The mylings in the basement have an origin worth recounting as well. Mylings come
from Norse myth, the spirits or possessed remnants of children that died of illness
but later the idea of being unbaptized was attached to it. I just borrowed the name,
really. Shadowfax once told me something he heard in Venezuela, about an old Spanish
monastery that was being unearthed. In the basement they found a tunnel leading to
the basement of a nearby convent. In the tunnel were tiny bodies, the remains of babies.
It was apparently quite scandalous.
I want to point out that the mylings in the basement aren't meant to imply that those
poor old Order of Harmony monks were doing something unseemly. They have coed monasteries
and don't take vows of chastity. I placed the Midwife down there to convey the idea
of it perhaps having been a birthing suite or an infirmary. I just liked the imagery
of players poking around in an old tunnel, and hearing sounds in the walls, then suddenly
having little tiny dead fetuses falling out of the ceiling on them.
Putting it All Together
Most of Draak's areas
on the mud begin as an
early concept sketch
Recently, Dentin created a new mapping system and a new mapper, and the quest for world continuity/linearity
began. It turned out that Jo'Kerin was actually just over the mountains from the Combine
instead of being a vast distance away. There would be no room for the Ash Desert,
let alone any of the other areas we were thinking of implementing between the two.
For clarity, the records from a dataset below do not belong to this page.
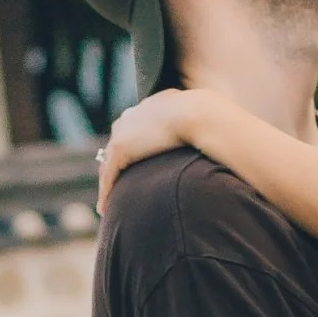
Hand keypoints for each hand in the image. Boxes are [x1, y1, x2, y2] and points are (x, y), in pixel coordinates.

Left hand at [96, 89, 201, 208]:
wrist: (197, 114)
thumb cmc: (206, 116)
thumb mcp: (198, 116)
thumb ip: (195, 124)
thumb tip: (212, 131)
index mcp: (148, 108)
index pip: (134, 130)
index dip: (134, 149)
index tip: (136, 166)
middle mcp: (130, 117)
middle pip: (117, 146)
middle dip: (115, 166)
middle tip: (117, 187)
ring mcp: (123, 133)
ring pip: (109, 164)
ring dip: (108, 184)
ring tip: (107, 204)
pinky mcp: (120, 150)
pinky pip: (109, 176)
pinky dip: (106, 193)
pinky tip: (105, 209)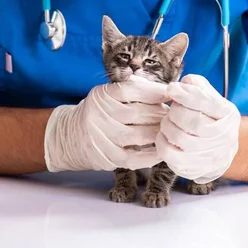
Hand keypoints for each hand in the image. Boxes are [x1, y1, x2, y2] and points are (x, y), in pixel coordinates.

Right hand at [44, 76, 168, 171]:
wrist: (71, 135)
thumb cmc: (100, 111)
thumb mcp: (108, 93)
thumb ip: (132, 88)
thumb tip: (164, 89)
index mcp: (102, 95)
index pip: (132, 89)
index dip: (155, 91)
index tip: (171, 93)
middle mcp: (100, 115)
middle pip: (139, 113)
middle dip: (161, 113)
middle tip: (175, 114)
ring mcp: (102, 138)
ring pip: (138, 135)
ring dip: (159, 132)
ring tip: (170, 129)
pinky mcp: (107, 157)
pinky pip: (134, 158)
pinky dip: (150, 155)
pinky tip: (161, 149)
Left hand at [156, 74, 240, 183]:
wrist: (222, 146)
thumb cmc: (209, 115)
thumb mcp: (208, 94)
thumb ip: (194, 85)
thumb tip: (177, 88)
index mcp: (228, 113)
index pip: (205, 102)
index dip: (184, 94)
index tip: (170, 89)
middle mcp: (226, 137)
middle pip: (194, 123)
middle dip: (175, 113)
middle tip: (171, 111)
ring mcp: (214, 157)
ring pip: (182, 141)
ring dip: (168, 128)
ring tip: (167, 123)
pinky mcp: (199, 171)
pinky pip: (174, 160)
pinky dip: (163, 146)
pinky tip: (165, 138)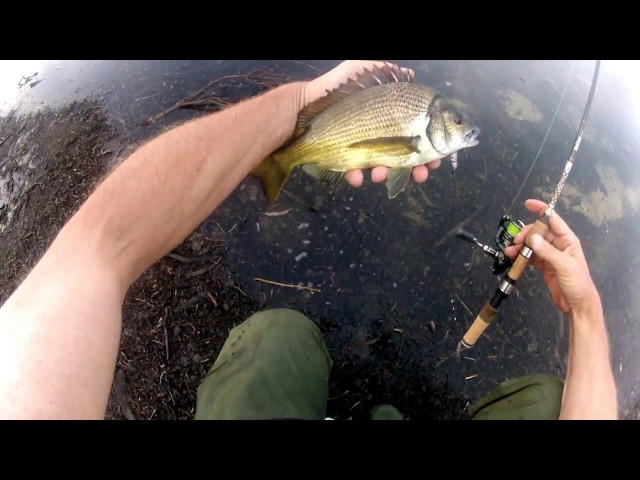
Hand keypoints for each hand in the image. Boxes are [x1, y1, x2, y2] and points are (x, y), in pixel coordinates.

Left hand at [302, 60, 440, 187]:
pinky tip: (355, 175)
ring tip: (379, 174)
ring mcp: (361, 148)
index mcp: (388, 116)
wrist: (298, 111)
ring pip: (382, 168)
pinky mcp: (344, 160)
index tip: (436, 160)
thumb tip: (409, 75)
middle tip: (422, 175)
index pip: (417, 134)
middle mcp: (378, 133)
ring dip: (385, 174)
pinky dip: (357, 176)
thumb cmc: (331, 88)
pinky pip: (355, 173)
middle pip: (405, 155)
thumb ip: (382, 68)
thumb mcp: (357, 67)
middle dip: (416, 168)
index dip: (429, 149)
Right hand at [504, 199, 599, 315]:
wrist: (577, 305)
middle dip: (526, 234)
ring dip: (521, 246)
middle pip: (539, 232)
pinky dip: (521, 256)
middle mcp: (558, 245)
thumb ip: (547, 251)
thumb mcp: (564, 265)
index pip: (553, 220)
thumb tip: (532, 238)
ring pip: (532, 244)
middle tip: (515, 241)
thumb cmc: (577, 283)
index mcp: (567, 240)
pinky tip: (513, 257)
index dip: (541, 210)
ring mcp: (550, 255)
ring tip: (510, 251)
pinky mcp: (544, 266)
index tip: (527, 204)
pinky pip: (530, 256)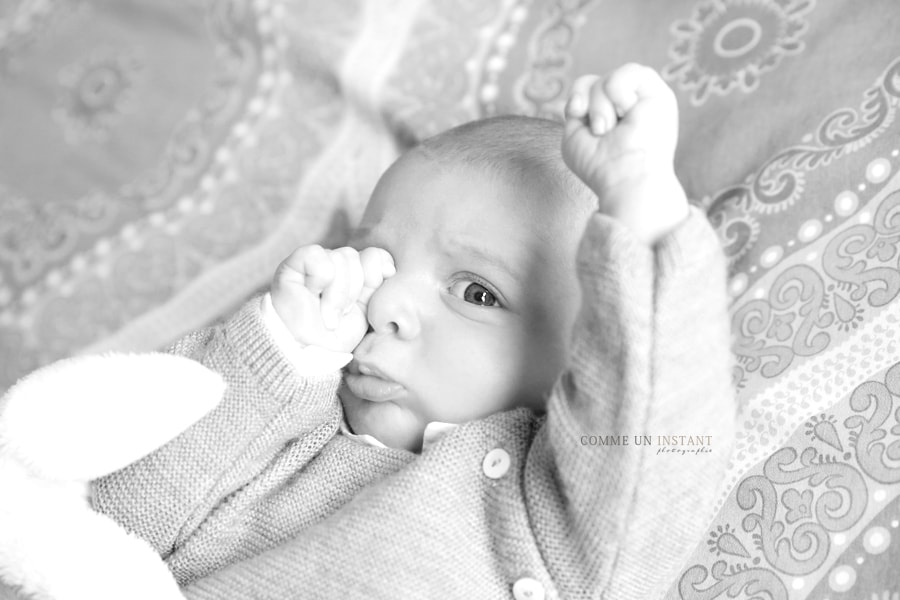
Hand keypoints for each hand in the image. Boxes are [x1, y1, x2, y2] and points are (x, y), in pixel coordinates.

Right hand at [271, 246, 394, 352]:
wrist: (305, 353)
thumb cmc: (333, 338)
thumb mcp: (364, 314)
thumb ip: (376, 286)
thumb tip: (389, 267)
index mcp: (355, 274)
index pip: (374, 255)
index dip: (377, 270)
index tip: (370, 298)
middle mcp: (335, 265)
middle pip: (356, 257)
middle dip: (352, 292)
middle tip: (340, 316)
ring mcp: (315, 263)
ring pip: (340, 258)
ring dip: (336, 294)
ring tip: (327, 316)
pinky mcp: (294, 264)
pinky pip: (317, 255)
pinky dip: (320, 278)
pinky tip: (312, 294)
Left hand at [562, 63, 688, 244]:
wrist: (625, 178)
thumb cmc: (600, 166)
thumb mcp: (574, 135)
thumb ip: (577, 107)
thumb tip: (585, 93)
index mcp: (610, 117)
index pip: (587, 86)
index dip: (577, 94)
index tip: (575, 112)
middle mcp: (628, 107)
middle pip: (595, 81)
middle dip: (590, 103)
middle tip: (600, 132)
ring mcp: (644, 100)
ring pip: (609, 79)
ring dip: (601, 105)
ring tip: (610, 129)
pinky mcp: (659, 93)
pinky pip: (630, 71)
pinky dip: (618, 92)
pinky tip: (628, 112)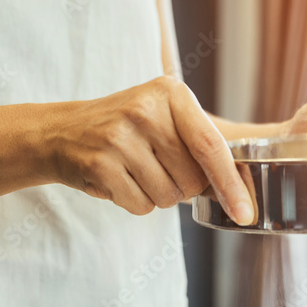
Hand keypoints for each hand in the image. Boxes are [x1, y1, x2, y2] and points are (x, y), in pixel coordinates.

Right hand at [48, 76, 254, 223]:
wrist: (61, 132)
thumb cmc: (126, 131)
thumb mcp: (163, 120)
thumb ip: (200, 148)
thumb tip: (240, 195)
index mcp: (170, 93)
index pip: (211, 146)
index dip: (232, 185)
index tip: (246, 213)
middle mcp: (145, 110)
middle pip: (192, 180)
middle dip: (182, 188)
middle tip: (156, 167)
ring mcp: (119, 137)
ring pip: (167, 197)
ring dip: (156, 196)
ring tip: (134, 171)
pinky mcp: (100, 164)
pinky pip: (140, 206)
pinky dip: (134, 202)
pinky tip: (118, 180)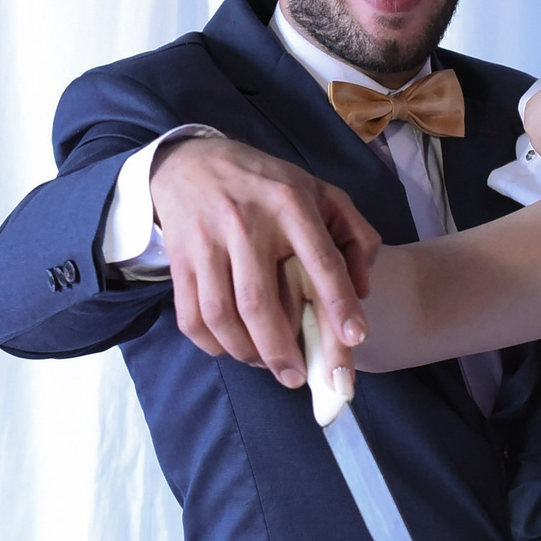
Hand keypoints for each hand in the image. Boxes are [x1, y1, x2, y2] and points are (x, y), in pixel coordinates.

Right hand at [151, 137, 378, 385]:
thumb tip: (362, 290)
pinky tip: (234, 349)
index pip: (320, 261)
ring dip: (247, 353)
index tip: (353, 340)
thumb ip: (355, 236)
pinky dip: (213, 345)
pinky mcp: (179, 261)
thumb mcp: (321, 193)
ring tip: (268, 365)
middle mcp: (246, 224)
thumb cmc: (267, 185)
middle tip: (298, 378)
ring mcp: (207, 243)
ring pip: (222, 316)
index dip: (339, 305)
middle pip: (260, 303)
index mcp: (290, 205)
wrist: (192, 162)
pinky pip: (192, 317)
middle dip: (281, 351)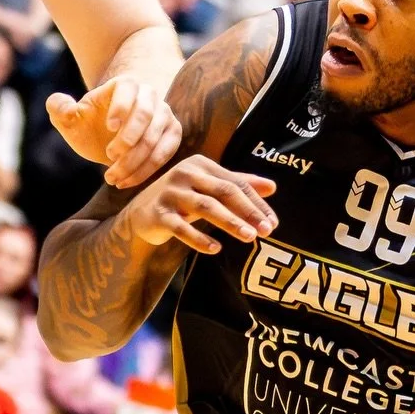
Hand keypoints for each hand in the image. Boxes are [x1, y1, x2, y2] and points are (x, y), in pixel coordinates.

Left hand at [47, 76, 183, 188]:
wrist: (111, 139)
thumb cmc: (91, 127)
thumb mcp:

The Ash Desert was hastily pulled apart and put back together. It's north-south orientation
became more east-west. It was placed north of the Salt Flats and Rud'Jali Desert (Ubar)
and south of Jo'Kerin. It is (supposedly) surrounded by mountains on all sides, with
a pair of narrow passes leading inward. It still serves as a buffer between Jo'Kerin
and the Naginag Combine, though its positioning is different. The Jo'Kerin Road will
eventually be opened, but it will instead be a narrow mountain road, with dangerous
creatures watching over it, still unsuitable for an army to march through. It will
not go directly to Jo'Kerin, just into the general region.
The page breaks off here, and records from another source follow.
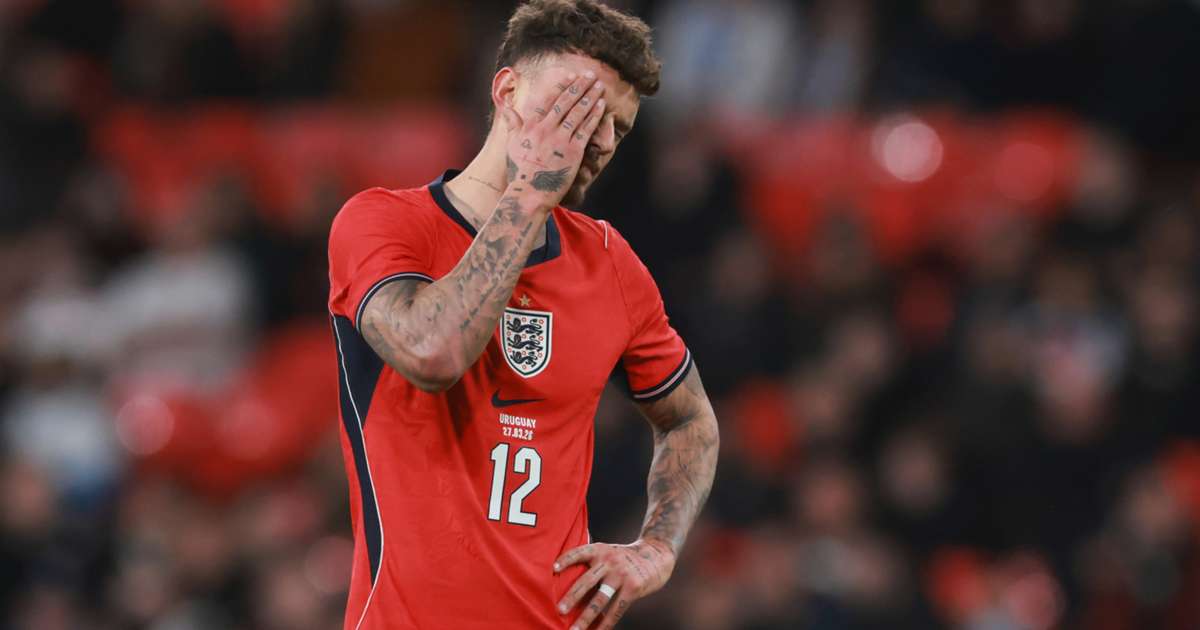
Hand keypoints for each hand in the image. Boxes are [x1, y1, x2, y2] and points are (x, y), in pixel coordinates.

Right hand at [498, 70, 605, 205]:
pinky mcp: (573, 152)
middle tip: (590, 75)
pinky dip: (594, 116)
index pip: (548, 99)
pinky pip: (586, 129)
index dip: (561, 85)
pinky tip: (601, 105)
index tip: (571, 75)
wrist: (529, 194)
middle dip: (579, 86)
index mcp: (531, 126)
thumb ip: (512, 123)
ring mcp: (560, 140)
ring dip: (590, 97)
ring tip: (599, 86)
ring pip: (578, 113)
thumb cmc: (519, 171)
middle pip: (565, 102)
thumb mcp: (512, 144)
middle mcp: (545, 129)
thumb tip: (506, 107)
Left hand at [553, 539, 675, 629]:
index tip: (553, 569)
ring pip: (600, 600)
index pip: (579, 553)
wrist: (657, 554)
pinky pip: (617, 610)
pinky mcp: (633, 587)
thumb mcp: (609, 551)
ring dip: (585, 617)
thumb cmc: (625, 558)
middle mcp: (609, 561)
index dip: (566, 560)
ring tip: (574, 629)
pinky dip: (605, 623)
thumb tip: (571, 588)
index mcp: (600, 550)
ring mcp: (621, 575)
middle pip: (587, 581)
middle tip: (559, 610)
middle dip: (572, 597)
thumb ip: (593, 563)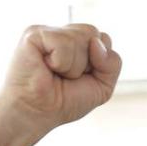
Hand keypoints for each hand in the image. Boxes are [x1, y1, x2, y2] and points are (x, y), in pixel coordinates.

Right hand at [0, 24, 122, 145]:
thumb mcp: (102, 86)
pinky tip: (45, 68)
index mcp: (77, 42)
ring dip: (73, 66)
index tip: (80, 78)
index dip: (100, 64)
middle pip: (95, 34)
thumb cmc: (65, 101)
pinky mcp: (34, 34)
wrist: (37, 113)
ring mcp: (48, 31)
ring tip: (55, 73)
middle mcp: (62, 33)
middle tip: (66, 76)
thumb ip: (112, 63)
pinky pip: (64, 43)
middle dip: (88, 63)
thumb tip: (96, 41)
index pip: (103, 39)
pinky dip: (61, 63)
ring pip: (82, 38)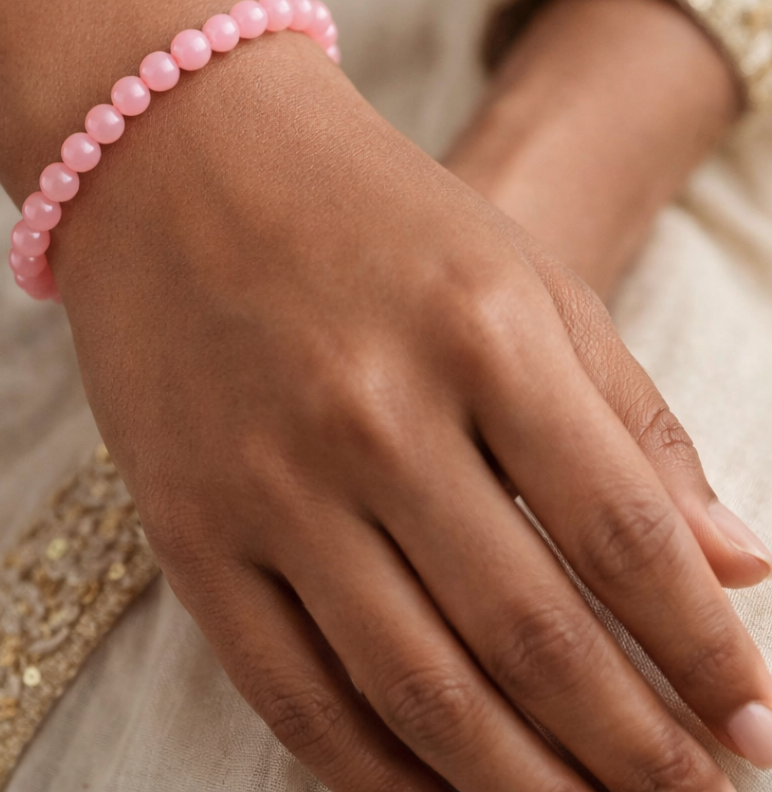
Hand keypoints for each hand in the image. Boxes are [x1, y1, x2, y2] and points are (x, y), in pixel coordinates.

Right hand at [53, 30, 771, 791]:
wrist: (174, 159)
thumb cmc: (363, 208)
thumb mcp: (515, 271)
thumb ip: (624, 417)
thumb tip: (738, 564)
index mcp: (479, 332)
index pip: (625, 536)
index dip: (705, 654)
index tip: (755, 727)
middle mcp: (374, 415)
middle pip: (532, 636)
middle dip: (636, 750)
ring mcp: (269, 481)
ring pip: (417, 691)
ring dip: (522, 787)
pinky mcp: (188, 527)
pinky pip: (292, 692)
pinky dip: (379, 774)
We will be adding more to the general area in the future. We are planning on adding
more wilderness areas such as expanding the Elwood and adding some underdark. Our
next project will probably be completing West Naginag, Ooahu and the Order of Harmony's
monastery of Sutton Vu. This will complete the mainland infrastructure of the Naginag
Combine and will allow us to start focusing our efforts on the capitol city of Naginag,
across the Behr'rooj Channel.
We hope players will enjoy the work we put into the our areas.